# John Calvin on the Ethiopian eunuch and infant baptism



## Reformed Covenanter (Feb 14, 2020)

... This is the perfect faith whereof Philip spake of late, which receiveth Christ, both as he was promised in times past, and also showed at length, and that with the earnest affection of the heart, as Paul will not have this faith to be feigned. Whosoever hath not this when he is grown up, in vain doth he boast of the baptism of his infancy. For to this end doth Christ admit infants by baptism, that so soon as the capacity of their age shall suffer, they may addict themselves to be his disciples, and that being baptized with the Holy Ghost, they may comprehend, with the understanding of faith, his power which baptism doth prefigure. ...

For more, John Calvin on the Ethiopian eunuch and infant baptism.

Reactions: Like 1


----------



## David Taylor (Feb 14, 2020)

It almost seems as if Calvin is arguing that those who are baptized as infants will necessarily come to saving faith later. Am I misunderstanding what he is saying?


----------



## Hamalas (Feb 14, 2020)

David Taylor said:


> It almost seems as if Calvin is arguing that those who are baptized as infants will necessarily come to saving faith later. Am I misunderstanding what he is saying?

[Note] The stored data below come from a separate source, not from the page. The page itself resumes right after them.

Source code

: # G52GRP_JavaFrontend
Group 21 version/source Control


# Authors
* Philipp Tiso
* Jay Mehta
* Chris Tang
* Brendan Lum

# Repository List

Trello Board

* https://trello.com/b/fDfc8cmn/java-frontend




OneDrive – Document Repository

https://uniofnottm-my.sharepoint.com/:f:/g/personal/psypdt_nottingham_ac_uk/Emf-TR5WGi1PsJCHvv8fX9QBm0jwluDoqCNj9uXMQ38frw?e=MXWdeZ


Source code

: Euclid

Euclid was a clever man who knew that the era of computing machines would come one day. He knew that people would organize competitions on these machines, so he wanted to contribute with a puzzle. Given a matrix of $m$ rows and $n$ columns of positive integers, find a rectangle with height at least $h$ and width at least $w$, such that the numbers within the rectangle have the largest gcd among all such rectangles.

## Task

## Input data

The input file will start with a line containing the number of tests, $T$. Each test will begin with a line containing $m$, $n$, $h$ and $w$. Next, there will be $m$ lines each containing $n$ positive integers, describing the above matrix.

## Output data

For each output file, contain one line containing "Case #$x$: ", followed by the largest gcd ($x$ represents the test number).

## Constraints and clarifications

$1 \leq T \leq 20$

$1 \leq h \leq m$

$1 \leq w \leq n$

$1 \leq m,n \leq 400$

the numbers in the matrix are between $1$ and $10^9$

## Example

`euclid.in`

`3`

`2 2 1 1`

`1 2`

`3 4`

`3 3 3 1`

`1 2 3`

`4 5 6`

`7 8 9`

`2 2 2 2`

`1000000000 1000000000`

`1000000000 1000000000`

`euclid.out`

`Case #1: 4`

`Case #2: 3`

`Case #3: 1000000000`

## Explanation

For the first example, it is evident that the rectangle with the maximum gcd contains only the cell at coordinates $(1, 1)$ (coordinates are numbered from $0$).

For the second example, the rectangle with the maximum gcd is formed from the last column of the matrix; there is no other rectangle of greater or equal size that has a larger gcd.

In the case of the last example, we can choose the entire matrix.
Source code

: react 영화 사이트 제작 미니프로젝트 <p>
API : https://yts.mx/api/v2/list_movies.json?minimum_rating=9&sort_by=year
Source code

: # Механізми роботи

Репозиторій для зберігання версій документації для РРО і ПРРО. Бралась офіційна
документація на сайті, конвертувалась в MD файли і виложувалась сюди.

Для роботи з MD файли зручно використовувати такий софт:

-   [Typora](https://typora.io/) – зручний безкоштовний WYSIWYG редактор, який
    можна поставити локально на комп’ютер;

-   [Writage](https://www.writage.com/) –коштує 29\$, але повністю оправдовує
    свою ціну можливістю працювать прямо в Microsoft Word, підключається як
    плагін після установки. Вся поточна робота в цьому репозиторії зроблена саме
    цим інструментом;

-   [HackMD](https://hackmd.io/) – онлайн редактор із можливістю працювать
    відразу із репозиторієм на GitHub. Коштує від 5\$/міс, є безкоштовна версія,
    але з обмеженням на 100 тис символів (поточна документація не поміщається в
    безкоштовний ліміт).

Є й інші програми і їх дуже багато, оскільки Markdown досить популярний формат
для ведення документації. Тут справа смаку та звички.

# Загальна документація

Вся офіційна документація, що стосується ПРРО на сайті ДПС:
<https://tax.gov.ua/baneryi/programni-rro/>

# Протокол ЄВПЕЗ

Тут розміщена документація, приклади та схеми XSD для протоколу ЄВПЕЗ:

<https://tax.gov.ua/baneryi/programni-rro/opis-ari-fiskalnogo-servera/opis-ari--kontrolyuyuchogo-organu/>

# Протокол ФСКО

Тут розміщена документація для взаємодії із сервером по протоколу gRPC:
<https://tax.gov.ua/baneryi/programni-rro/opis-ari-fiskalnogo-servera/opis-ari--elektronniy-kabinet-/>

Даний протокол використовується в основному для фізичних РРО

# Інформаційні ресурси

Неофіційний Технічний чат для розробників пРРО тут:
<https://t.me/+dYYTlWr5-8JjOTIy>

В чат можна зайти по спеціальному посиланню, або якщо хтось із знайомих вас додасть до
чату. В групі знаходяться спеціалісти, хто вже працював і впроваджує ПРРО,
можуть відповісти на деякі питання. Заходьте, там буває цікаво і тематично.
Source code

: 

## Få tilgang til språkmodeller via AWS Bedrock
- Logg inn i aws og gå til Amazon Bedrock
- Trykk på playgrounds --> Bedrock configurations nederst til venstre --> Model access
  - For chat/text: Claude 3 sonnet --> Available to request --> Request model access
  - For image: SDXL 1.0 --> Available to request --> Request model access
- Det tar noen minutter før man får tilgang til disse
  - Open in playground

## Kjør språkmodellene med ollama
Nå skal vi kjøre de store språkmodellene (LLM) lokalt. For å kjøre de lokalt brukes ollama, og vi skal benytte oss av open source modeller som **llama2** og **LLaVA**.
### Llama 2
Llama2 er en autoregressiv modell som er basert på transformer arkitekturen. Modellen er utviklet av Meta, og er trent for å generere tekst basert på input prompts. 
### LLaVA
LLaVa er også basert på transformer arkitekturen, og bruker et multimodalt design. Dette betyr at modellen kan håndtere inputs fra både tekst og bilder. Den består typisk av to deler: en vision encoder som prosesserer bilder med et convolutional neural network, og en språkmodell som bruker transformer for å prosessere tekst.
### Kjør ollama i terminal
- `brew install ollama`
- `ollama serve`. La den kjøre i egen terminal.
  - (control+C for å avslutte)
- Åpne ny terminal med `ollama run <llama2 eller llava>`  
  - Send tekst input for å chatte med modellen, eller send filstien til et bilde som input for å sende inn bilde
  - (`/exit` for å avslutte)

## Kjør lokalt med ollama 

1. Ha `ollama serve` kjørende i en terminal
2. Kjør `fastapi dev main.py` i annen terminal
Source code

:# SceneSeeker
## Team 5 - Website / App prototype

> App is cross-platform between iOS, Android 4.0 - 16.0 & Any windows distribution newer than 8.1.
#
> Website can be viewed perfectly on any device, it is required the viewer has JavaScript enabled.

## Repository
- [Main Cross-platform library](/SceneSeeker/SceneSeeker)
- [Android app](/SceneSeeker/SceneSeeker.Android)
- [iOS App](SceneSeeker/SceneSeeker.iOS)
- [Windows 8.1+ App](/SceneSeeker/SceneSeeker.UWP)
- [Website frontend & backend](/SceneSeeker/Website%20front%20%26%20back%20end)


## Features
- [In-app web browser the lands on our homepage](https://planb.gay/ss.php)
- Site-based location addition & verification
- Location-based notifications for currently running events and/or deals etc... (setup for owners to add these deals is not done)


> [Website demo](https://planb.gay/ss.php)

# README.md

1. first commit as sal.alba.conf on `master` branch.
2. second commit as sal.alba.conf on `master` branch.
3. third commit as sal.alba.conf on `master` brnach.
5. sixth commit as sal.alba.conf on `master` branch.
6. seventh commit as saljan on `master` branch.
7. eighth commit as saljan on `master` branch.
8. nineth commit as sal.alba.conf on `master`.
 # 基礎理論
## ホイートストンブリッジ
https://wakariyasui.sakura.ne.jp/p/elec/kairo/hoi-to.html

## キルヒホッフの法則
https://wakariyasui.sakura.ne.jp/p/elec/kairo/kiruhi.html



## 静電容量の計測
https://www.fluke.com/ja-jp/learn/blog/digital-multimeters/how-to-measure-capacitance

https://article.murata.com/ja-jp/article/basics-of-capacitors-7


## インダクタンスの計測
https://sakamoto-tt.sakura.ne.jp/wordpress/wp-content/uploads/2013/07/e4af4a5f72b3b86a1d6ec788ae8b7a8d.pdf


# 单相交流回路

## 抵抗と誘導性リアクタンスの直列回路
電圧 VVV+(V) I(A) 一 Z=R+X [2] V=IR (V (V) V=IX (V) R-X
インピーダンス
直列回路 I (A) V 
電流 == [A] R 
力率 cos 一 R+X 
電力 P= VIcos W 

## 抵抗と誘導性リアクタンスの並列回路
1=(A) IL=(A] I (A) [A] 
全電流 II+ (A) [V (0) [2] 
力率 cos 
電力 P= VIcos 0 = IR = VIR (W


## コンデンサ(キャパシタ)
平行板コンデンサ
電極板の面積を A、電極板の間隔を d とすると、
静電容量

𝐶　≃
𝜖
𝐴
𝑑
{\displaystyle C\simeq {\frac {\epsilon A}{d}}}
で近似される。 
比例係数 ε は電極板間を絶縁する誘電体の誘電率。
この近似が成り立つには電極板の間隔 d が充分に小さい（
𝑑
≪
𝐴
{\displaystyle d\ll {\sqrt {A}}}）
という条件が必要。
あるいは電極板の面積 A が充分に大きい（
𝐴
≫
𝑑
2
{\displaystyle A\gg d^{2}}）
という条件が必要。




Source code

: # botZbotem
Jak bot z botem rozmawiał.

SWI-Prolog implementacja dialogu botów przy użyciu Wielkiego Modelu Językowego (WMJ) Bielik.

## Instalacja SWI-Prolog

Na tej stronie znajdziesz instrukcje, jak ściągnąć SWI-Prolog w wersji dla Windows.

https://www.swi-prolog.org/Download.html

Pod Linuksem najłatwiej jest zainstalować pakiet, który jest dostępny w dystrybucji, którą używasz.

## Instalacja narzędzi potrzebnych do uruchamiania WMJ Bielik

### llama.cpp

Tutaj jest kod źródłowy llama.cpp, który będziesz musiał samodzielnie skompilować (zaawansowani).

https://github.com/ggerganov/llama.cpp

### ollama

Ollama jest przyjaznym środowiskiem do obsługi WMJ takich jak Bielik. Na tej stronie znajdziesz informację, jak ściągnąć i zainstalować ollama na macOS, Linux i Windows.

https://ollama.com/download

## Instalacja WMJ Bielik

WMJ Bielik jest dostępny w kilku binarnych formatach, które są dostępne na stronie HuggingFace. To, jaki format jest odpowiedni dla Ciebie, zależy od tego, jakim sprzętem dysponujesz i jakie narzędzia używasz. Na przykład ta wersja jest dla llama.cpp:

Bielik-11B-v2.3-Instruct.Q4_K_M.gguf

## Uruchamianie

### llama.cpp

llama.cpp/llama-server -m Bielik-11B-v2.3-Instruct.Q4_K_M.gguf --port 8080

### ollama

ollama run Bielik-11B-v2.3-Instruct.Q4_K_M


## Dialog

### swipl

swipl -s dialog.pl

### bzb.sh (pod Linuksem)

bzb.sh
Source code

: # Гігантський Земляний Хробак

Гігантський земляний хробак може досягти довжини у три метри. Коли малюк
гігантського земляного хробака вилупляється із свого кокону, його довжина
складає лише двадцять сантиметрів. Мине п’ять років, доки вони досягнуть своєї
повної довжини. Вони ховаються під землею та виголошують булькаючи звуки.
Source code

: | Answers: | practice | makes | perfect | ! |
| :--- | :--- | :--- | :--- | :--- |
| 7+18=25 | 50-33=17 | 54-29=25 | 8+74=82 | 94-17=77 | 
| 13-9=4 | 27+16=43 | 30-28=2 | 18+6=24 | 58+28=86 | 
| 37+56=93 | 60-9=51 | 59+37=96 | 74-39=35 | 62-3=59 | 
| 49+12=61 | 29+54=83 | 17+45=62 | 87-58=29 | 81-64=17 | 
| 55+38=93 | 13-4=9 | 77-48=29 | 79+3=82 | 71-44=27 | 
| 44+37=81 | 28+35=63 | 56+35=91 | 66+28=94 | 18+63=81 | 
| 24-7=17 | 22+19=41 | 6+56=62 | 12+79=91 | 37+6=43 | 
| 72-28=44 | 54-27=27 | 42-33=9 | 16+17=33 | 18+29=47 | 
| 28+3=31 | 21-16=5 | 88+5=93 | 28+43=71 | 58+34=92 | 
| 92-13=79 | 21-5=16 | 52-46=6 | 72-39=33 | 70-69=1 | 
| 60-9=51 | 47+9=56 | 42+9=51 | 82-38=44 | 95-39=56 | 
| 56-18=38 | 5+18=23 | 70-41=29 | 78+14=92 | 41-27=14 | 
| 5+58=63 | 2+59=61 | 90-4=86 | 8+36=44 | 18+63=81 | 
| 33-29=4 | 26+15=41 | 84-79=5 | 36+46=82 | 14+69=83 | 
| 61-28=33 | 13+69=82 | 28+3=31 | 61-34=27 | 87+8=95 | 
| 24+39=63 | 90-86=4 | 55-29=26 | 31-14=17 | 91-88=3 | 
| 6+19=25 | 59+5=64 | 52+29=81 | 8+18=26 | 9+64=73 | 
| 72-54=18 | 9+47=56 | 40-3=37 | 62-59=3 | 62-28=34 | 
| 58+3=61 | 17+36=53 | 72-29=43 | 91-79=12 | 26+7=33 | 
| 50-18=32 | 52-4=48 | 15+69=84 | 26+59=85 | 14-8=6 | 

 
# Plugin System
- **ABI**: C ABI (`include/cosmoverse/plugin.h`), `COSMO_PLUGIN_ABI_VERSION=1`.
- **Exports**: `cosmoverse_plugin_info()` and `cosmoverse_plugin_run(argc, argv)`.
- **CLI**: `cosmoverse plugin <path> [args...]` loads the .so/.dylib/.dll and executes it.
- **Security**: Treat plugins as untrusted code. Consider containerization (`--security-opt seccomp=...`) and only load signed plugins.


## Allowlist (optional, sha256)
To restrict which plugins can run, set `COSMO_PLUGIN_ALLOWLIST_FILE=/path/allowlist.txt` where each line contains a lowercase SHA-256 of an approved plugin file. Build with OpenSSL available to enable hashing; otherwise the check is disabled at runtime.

I think you are. The point he is making is that baptism in infancy is vain unless it is joined to a vital faith later in life. Hence he says: "Whosoever hath not this when he is grown up, in vain doth he boast of the baptism of his infancy."


----------



## David Taylor (Feb 14, 2020)

Hamalas said:


> I think you are. The point he is making is that baptism in infancy is vain unless it is joined to a vital faith later in life. Hence he says: "Whosoever hath not this when he is grown up, in vain doth he boast of the baptism of his infancy."


Ah yes, thank you, I missed that line.


----------